### The request
Pick out each line in the CAD part programs below that contains the string "IMPRINT".

### Stored records
• • • • • • •

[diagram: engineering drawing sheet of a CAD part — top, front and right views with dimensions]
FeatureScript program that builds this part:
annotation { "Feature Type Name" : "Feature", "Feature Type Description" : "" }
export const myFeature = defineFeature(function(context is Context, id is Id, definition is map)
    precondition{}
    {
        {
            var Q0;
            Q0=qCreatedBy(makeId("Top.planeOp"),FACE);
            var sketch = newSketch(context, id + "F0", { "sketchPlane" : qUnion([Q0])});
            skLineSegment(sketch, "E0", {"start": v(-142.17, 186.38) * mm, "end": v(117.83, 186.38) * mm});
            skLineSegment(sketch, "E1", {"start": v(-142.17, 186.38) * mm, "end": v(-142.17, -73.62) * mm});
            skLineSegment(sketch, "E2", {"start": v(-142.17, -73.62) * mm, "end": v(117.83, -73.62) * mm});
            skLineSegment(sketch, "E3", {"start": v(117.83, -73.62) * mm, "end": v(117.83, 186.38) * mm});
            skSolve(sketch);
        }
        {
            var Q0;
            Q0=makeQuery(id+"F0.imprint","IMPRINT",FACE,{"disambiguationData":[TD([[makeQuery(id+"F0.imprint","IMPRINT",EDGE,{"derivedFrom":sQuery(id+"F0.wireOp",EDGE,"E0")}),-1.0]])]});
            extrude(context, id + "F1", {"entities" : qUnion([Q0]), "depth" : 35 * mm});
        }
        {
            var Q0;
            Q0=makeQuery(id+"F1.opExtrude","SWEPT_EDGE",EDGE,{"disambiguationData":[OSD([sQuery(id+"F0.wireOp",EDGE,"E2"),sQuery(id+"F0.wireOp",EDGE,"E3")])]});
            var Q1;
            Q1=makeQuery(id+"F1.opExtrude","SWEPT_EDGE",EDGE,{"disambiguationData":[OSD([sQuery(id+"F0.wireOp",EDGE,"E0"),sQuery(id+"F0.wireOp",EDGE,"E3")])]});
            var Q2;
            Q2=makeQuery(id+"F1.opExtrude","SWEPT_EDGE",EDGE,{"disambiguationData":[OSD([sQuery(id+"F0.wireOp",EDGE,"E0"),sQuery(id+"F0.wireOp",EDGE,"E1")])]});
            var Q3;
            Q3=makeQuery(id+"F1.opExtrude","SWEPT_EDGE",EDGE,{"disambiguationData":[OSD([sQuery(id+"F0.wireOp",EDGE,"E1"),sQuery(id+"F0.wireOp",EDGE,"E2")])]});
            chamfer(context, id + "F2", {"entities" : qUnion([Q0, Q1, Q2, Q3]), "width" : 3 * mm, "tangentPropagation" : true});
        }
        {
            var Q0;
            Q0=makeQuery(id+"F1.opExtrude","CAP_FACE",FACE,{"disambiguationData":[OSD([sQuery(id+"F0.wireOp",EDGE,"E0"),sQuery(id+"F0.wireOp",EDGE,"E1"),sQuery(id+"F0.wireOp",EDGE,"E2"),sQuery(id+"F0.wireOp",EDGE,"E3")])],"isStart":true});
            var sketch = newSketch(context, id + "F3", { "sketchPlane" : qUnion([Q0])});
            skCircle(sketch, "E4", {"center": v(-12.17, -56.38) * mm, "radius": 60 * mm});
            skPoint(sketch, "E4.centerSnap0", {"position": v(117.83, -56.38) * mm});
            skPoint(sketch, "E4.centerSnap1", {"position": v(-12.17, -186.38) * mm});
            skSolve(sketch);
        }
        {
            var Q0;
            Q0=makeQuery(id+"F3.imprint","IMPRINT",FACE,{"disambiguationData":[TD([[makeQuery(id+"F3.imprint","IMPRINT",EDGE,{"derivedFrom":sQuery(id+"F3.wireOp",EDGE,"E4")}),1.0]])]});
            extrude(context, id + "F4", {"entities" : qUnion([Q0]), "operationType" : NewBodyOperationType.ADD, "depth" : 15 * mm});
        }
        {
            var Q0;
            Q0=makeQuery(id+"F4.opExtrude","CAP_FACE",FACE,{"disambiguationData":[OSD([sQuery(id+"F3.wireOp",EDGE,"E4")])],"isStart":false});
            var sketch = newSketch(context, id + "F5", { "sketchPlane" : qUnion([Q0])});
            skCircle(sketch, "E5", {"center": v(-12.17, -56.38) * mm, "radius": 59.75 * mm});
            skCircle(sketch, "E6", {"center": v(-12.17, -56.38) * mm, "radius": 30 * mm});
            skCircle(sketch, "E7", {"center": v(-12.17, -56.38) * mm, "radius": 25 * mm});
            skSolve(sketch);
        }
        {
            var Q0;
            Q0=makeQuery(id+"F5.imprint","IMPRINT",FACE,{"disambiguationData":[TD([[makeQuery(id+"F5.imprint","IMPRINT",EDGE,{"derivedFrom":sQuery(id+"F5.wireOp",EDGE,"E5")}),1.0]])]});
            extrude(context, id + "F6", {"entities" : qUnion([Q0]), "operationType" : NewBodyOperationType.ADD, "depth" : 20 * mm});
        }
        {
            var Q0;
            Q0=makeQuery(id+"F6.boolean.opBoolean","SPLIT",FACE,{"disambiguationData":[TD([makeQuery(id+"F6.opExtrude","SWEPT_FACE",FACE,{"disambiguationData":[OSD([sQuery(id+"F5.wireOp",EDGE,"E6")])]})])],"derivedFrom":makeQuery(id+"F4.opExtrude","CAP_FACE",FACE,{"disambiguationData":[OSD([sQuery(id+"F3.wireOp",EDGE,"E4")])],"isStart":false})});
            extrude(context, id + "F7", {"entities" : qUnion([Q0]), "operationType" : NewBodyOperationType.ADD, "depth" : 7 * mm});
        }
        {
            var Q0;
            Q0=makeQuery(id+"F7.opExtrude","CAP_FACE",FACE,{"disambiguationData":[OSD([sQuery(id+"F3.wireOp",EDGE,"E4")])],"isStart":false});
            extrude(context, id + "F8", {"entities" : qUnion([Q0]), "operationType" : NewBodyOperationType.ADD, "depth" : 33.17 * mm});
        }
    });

• • • • • • •

### Answer to this task
            Q0=makeQuery(id+"F0.imprint","IMPRINT",FACE,{"disambiguationData":[TD([[makeQuery(id+"F0.imprint","IMPRINT",EDGE,{"derivedFrom":sQuery(id+"F0.wireOp",EDGE,"E0")}),-1.0]])]});
            Q0=makeQuery(id+"F3.imprint","IMPRINT",FACE,{"disambiguationData":[TD([[makeQuery(id+"F3.imprint","IMPRINT",EDGE,{"derivedFrom":sQuery(id+"F3.wireOp",EDGE,"E4")}),1.0]])]});
            Q0=makeQuery(id+"F5.imprint","IMPRINT",FACE,{"disambiguationData":[TD([[makeQuery(id+"F5.imprint","IMPRINT",EDGE,{"derivedFrom":sQuery(id+"F5.wireOp",EDGE,"E5")}),1.0]])]});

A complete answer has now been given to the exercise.